After that I went for the speech therapy. We went to some lovely sessions with a very sweet young lady who showed me how to do things like pictures and sign language and choice boards. "Show him a picture of the red t-shirt and the blue t-shirt and let him choose which one he wants," she said. It was too bad that he ran away screaming if presented with a choice. Besides, the thought of taking photographs of everything in his life, laminating and velcro-ing them, getting the right ones out at the right time, and then trying to stop him chewing and bending them just made me exhausted. I decided I'd come back to speech therapy.
In the midst of all of this, I went for a second opinion, on the urging of my father in law. The second paediatrician was a lovely lady who agreed wholeheartedly with the first paediatrician, adding this memorable phrase: "Well, he's got atrocious social skills,"* but, for another $200 or so, no additional advice on what to do to manage him, except to go to a psychologist specialising in ASD.
"He's really good at practical solutions for challenging behaviour," she said.
So with hope in my heart, I drove 75 minutes across the city for a two hour session. This turned out to be him talking at me for three quarters of the time, telling me all about autism and what autistic children typically do. But I had already done the research! I knew all of that. I wanted answers for my particular problems with my child.

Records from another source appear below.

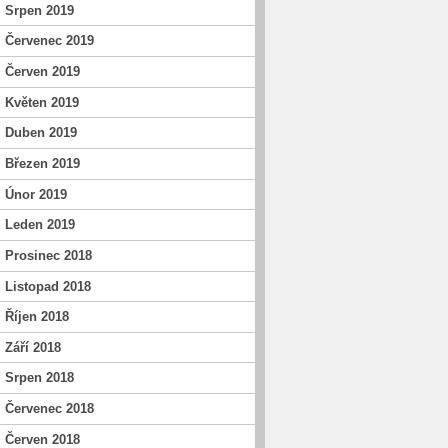
Srpen 2019
Červenec 2019
Červen 2019
Květen 2019
Duben 2019
Březen 2019
Únor 2019
Leden 2019
Prosinec 2018
Listopad 2018
Říjen 2018
Září 2018
Srpen 2018
Červenec 2018
Červen 2018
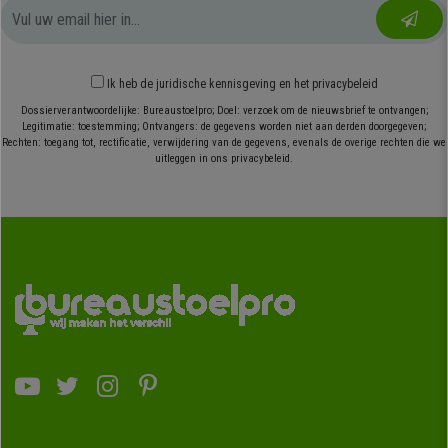
Ik heb
de juridische kennisgeving
en
het privacybeleid
Dossierverantwoordelijke: Bureaustoelpro; Doel: verzoek om de nieuwsbrief te ontvangen;
Legitimatie: toestemming; Ontvangers: de gegevens worden niet aan derden doorgegeven;
Rechten: toegang tot, rectificatie, verwijdering van de gegevens, evenals de overige rechten die we
uitleggen in ons privacybeleid.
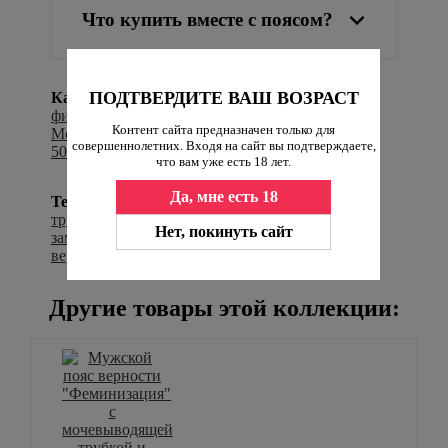
Что купить вместе с поясом?
ПОДТВЕРДИТЕ ВАШ ВОЗРАСТ
Категории:
Мужские пояса верности с
фиксацией к талии
,
Хиты продаж
,
Контент сайта предназначен только для
Металлические пояса верности для мужчин
,
От
совершеннолетних. Входя на сайт вы подтверждаете,
5000 рублей
,
что вам уже есть 18 лет.
Да, мне есть 18
Теги:
Для вагины,
Для мужчин,
Мужские
трусы верности с замком,
Железные трусы с
Нет, покинуть сайт
замком,
Пояс верности с замком,
Трусы
верности с замком
Другие товары этой коллекции:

His ineffectiveness** was proven to me when I went to leave with Bright Eyes (whom he had briefly looked at for about two minutes, and who then watched videos in his office for the two hours). But Bright Eyes found some steps and wouldn't get off them. He started to scream loudly and refused to come with me. After about 10 minutes of me trying hopelessly to get him to move, with the psychologist looking on, offering no help, I started to sing, "Let's walk together, let's walk together," whereupon Bright Eyes took my hand and came calmly with me to the car.

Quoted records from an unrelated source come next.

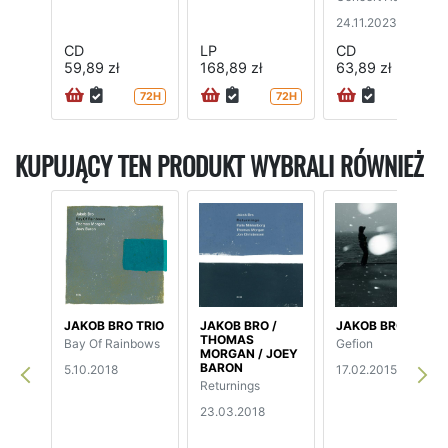
24.11.2023
CD
LP
CD
59,89 zł
168,89 zł
63,89 zł
72H
72H
72H
KUPUJĄCY TEN PRODUKT WYBRALI RÓWNIEŻ
JAKOB BRO TRIO
JAKOB BRO /
JAKOB BRO TRIO
THOMAS
Bay Of Rainbows
Gefion
MORGAN / JOEY
BARON
5.10.2018
17.02.2015
Returnings
23.03.2018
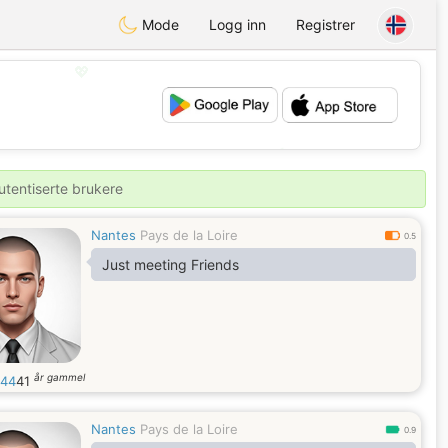
Mode
Logg inn
Registrer
💖
💕
utentiserte brukere
Nantes
Pays de la Loire
0.5
Just meeting Friends
år gammel
o44
41
Nantes
Pays de la Loire
0.9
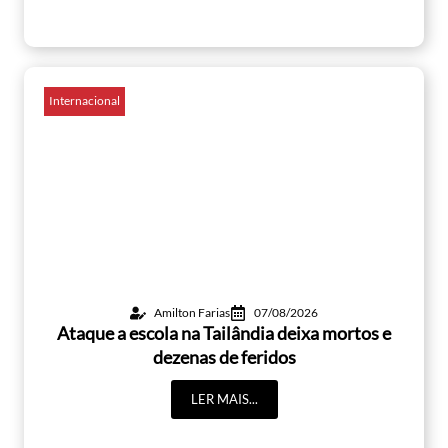
Internacional
Amilton Farias
07/08/2026
Ataque a escola na Tailândia deixa mortos e
dezenas de feridos
LER MAIS...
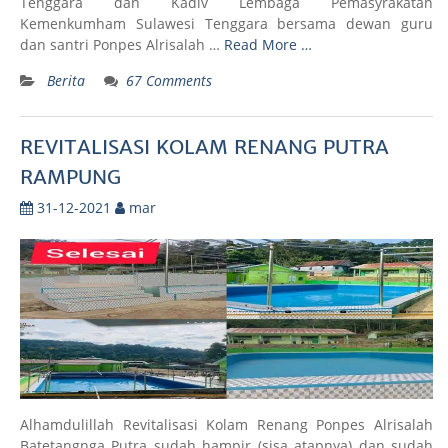
Tenggara dan Kadiv Lembaga Pemasyrakatan
Kemenkumham Sulawesi Tenggara bersama dewan guru
dan santri Ponpes Alrisalah …
Read More …
Berita
67 Comments
REVITALISASI KOLAM RENANG PUTRA
RAMPUNG
31-12-2021
mar
Alhamdulillah Revitalisasi Kolam Renang Ponpes Alrisalah
Batetangnga Putra sudah hampir (sisa atapnya) dan sudah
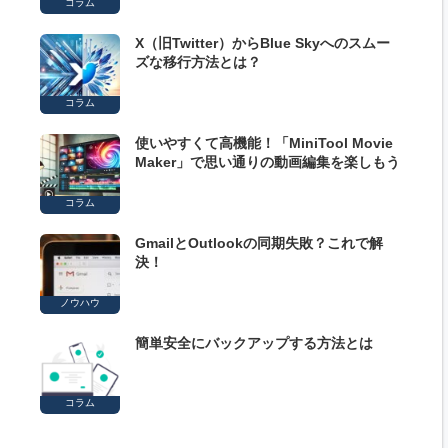
コラム
X（旧Twitter）からBlue Skyへのスムー
ズな移行方法とは？
コラム
使いやすくて高機能！「MiniTool Movie
Maker」で思い通りの動画編集を楽しもう
コラム
GmailとOutlookの同期失敗？これで解
決！
ノウハウ
簡単安全にバックアップする方法とは
コラム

It was a depressing moment. I realised that I would have to be the one who found the answers and judged the treatments. I would have to go looking for real help that would actually work.
And so I turned to the net, obsessively reading any site I could call up that could give me some hints on the causes and the solutions for autism and ASD.
*I am being a little unfair perhaps... she said plenty more good things, but that comment was indelibly imprinted on my brain! It's true - he showed lots of atrocity in her office, but it's not what a loving, optimistic mother wants to hear unfortunately.
**I should add that this psychologist showed himself to be a man of great principle when he refused to accept my payment for his session because I wrote expressing my dissatisfaction with him.